→ **Excerpted data**:
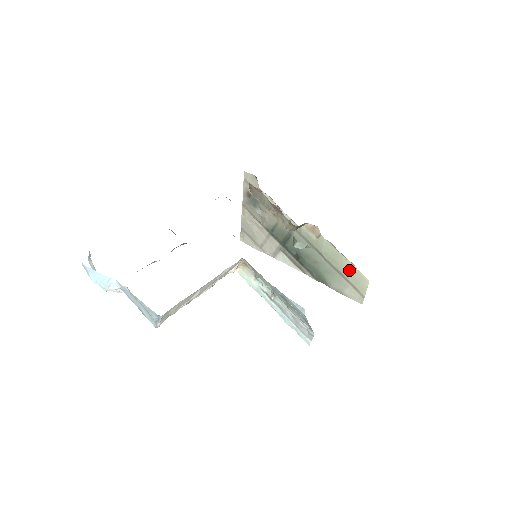
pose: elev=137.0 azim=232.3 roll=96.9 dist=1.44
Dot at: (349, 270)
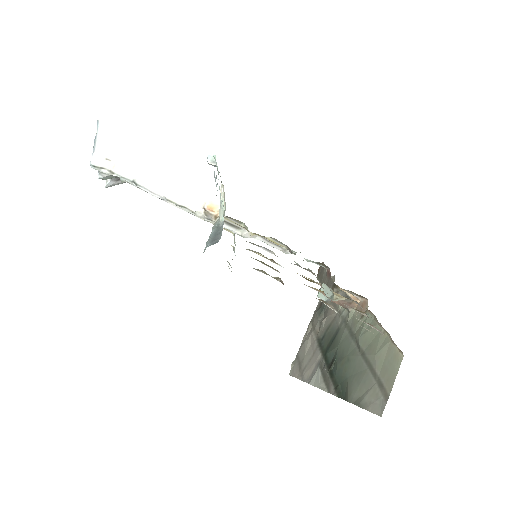
Dot at: (382, 350)
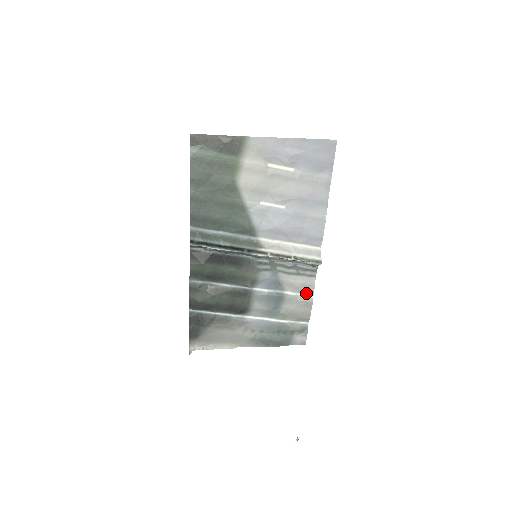
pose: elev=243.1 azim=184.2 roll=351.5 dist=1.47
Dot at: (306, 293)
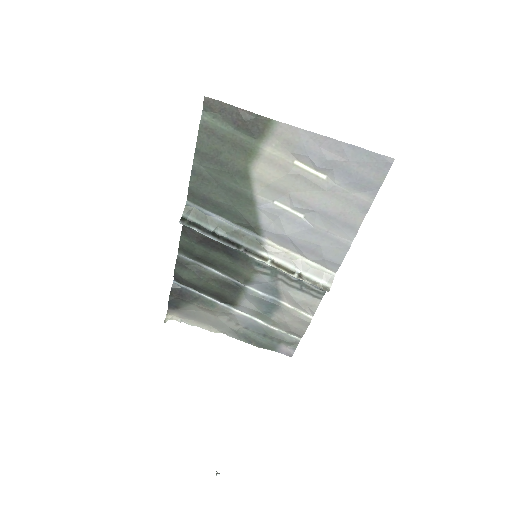
Dot at: (305, 311)
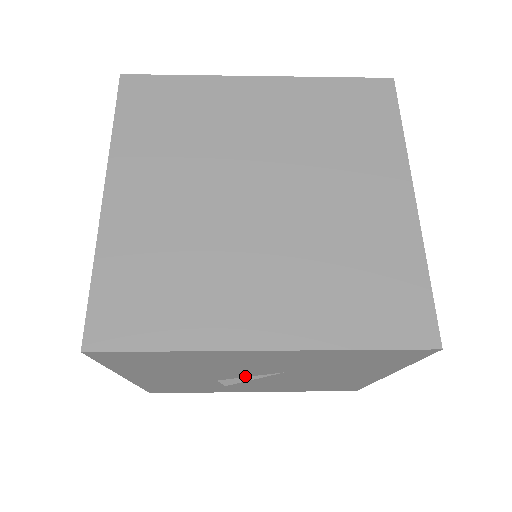
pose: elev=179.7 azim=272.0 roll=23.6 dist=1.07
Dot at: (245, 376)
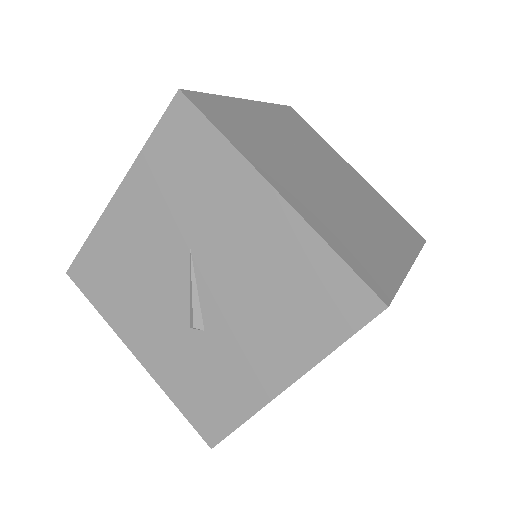
Dot at: (187, 291)
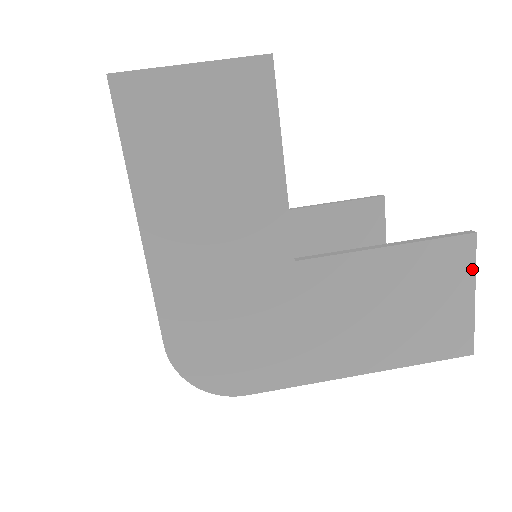
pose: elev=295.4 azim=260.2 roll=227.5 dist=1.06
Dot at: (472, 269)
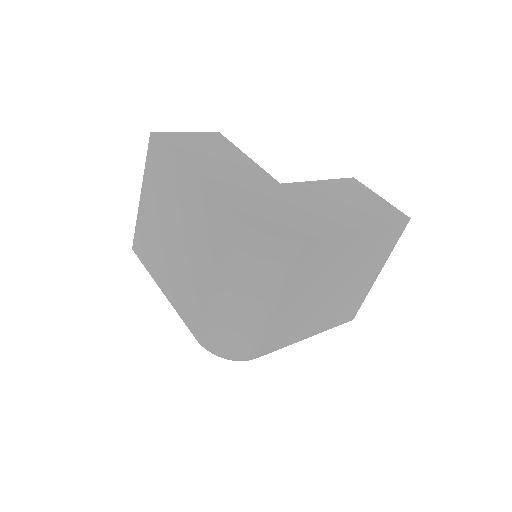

→ **Work required**: Copy every line of text from all the rows above word for word, leaving the pictures out.

→ **Output below**:
pose: elev=137.0 azim=232.3 roll=96.9 dist=1.44
Dot at: (349, 270)
Dot at: (382, 350)
pose: elev=243.1 azim=184.2 roll=351.5 dist=1.47
Dot at: (306, 293)
Dot at: (305, 311)
pose: elev=179.7 azim=272.0 roll=23.6 dist=1.07
Dot at: (245, 376)
Dot at: (187, 291)
pose: elev=295.4 azim=260.2 roll=227.5 dist=1.06
Dot at: (472, 269)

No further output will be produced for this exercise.